A new nanocrystal may pave the way for more efficient LEDs.

An international team led by researchers from the U.S. Naval Research Laboratory (NRL) Center for Computational Materials Science have found that nanocrystals made of cesium lead halide perovskites (CsPbX3) is the first discovered material in which the ground exciton state is bright, making it a suitable candidate for more efficient solid-state lasers and light emitting diodes (LEDs).

“The discovery of such material, and understanding of the nature of the existence of the ground bright exciton, open the way for the discovery of other semiconductor structures with bright ground excitons,” Alexander Efros, Ph.D., a research physicist with NRL, said in a statement. “An optically active bright exciton in this material emits light much faster than in conventional light emitting materials and enables larger power, lower energy use, and faster switching for communication and sensors.”

The researchers examined lead halide perovskites with three different compositions, including chlorine, bromine and iodine and found that nanocrystals made from the compounds and their alloys can be tuned to emit light at wavelengths that span the entire visible range, while also retaining the fast light emission that gives them superior performance.

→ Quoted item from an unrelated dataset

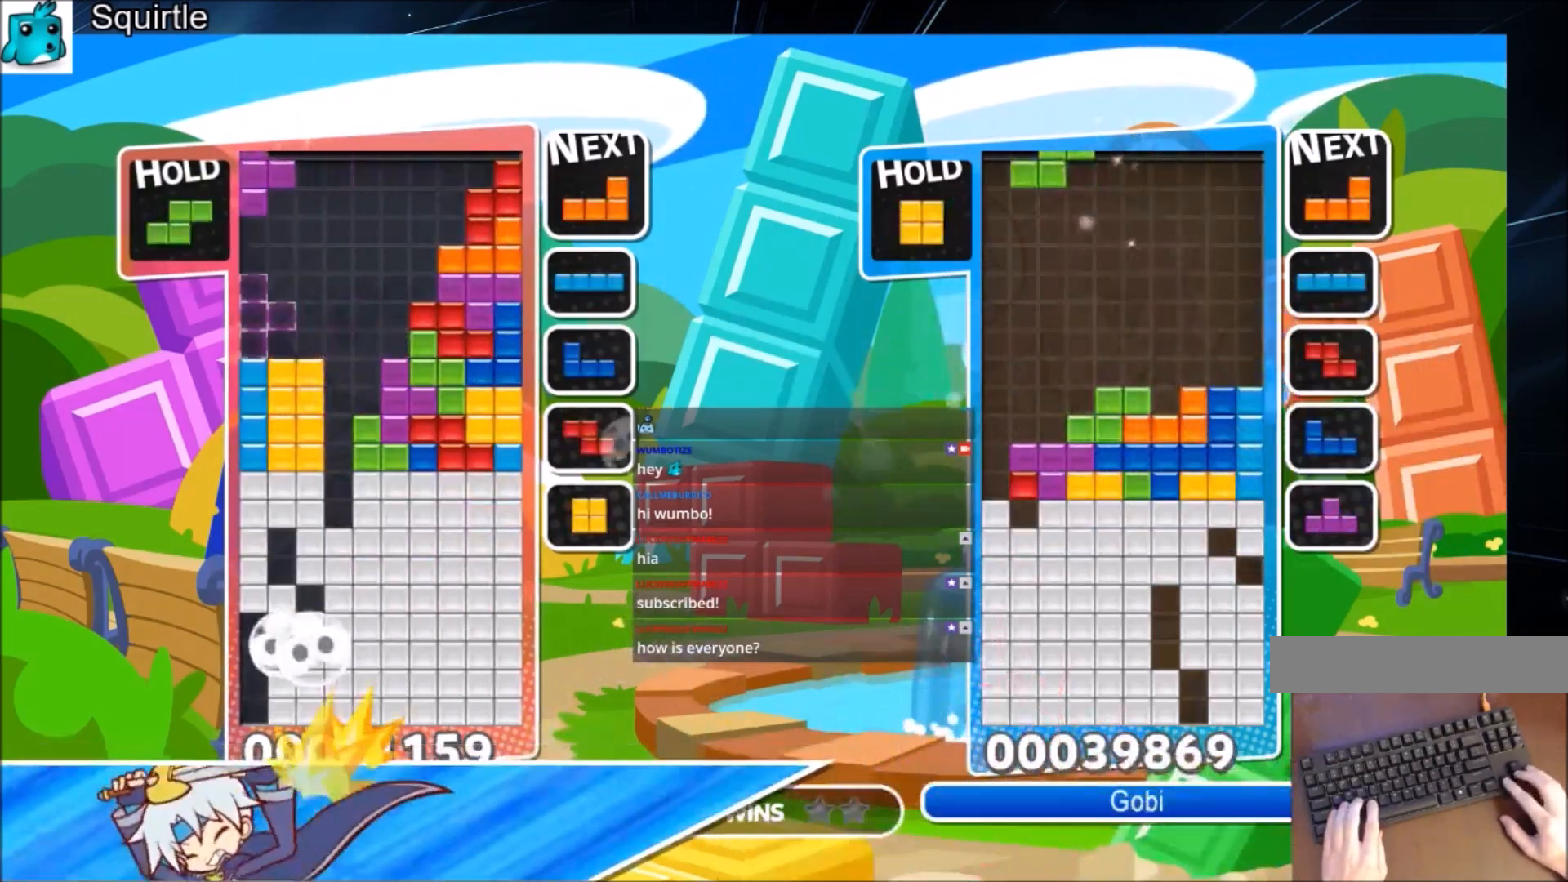
{"keys": ["c", "left"], "events": [[167, "x", "up"], [300, "down", "down"], [434, "down", "up"], [467, "c", "down"]]}
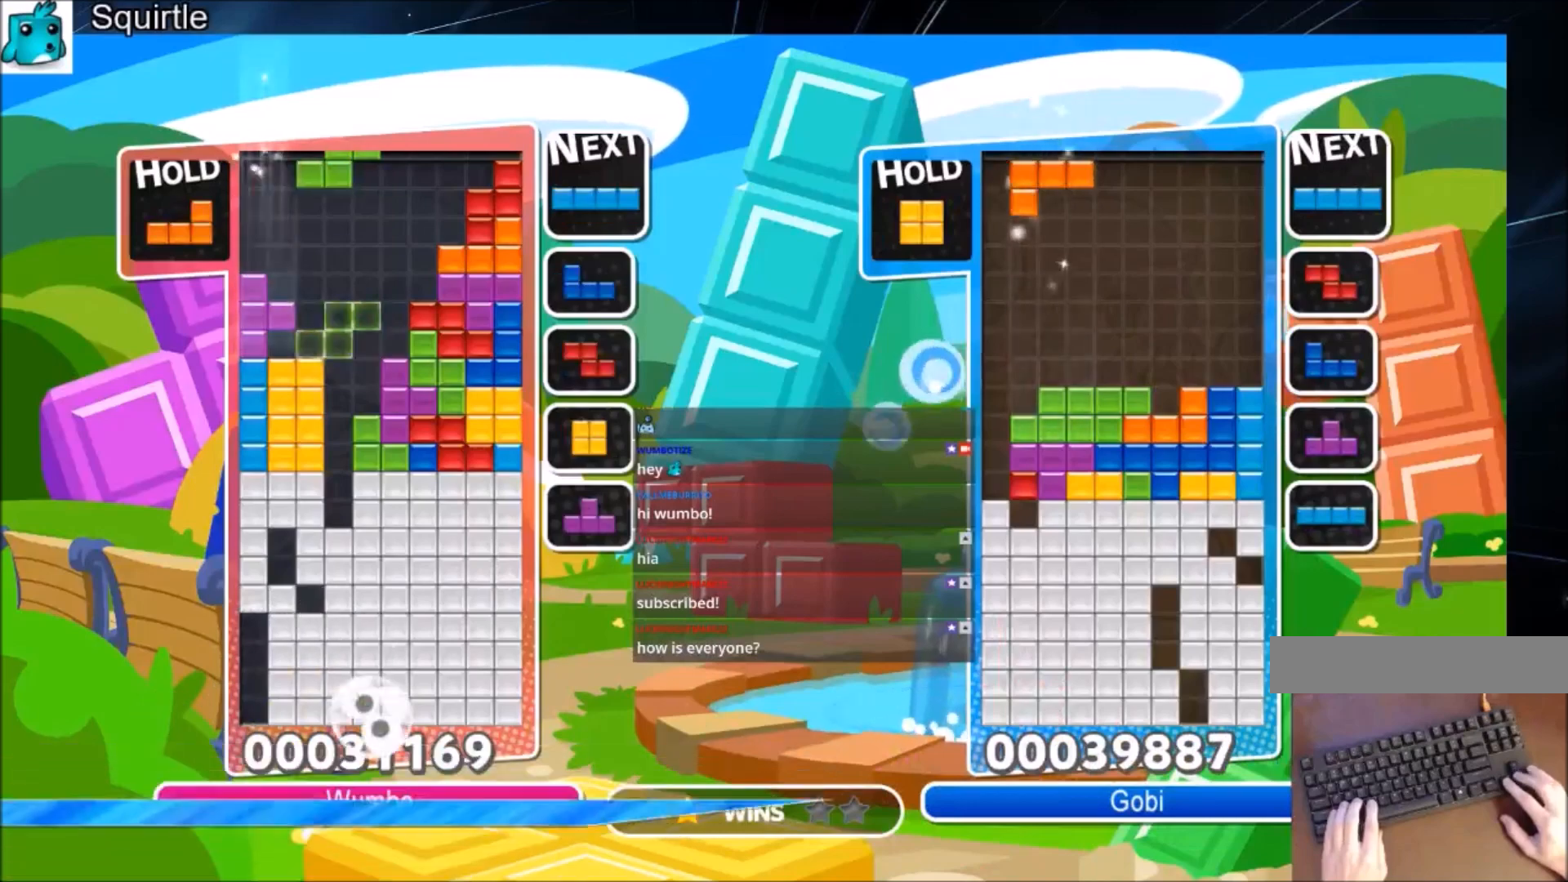
{"keys": ["down", "left", "z"], "events": [[66, "z", "down"], [166, "c", "up"], [200, "down", "down"], [200, "z", "up"], [267, "left", "up"], [300, "down", "up"], [433, "left", "down"], [433, "z", "down"], [500, "down", "down"]]}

Semiconductors emit light when bound pairs of excitons recombine in a process known as radiative decay.

“In all known semiconductors and semiconductor nanostructures, the lowest energy state for a bound electron-hole pair is a 'dark' state,” Efros said. “This means the material emits light slowly and weakly.”

The lowest energy exciton in perovskite nanocrystals is bright, enabling the time it takes for the electron and hole to recombine and emit light—called the radiative lifetime—to be 20 times faster than conventional materials at room temperature and 1000 times faster at cryogenic temperatures.

Quantum-dot based LEDs (QLEDs) can suffer from “droop” or reduced efficiency at high pumping intensity due to processes that dissipate the energy of excitons before they have time to emit light. The decreased radiative lifetime could make it possible for LEDs based on perovskites to use all of the energy input to create light before it is dissipated through slower processes.

“The increased rate of light emission of these materials holds great promise for various technological applications that rely on LEDs and lasers,” Efros said. “In principle, the 20 times shorter lifetime could therefore lead to 20 times more intense LEDs and lasers.”

Increased light emission rates could also benefit communication in free space using visible light, which makes it possible to transmit information in tight beams for long distances without fiber optic or copper cables.

“The maximum bandwidth of the communication system is limited by the rate at which the LEDs can turn on and off, and the shorter radiative lifetime translates directly into faster switching and therefore a higher data transmission rate,” Efros said.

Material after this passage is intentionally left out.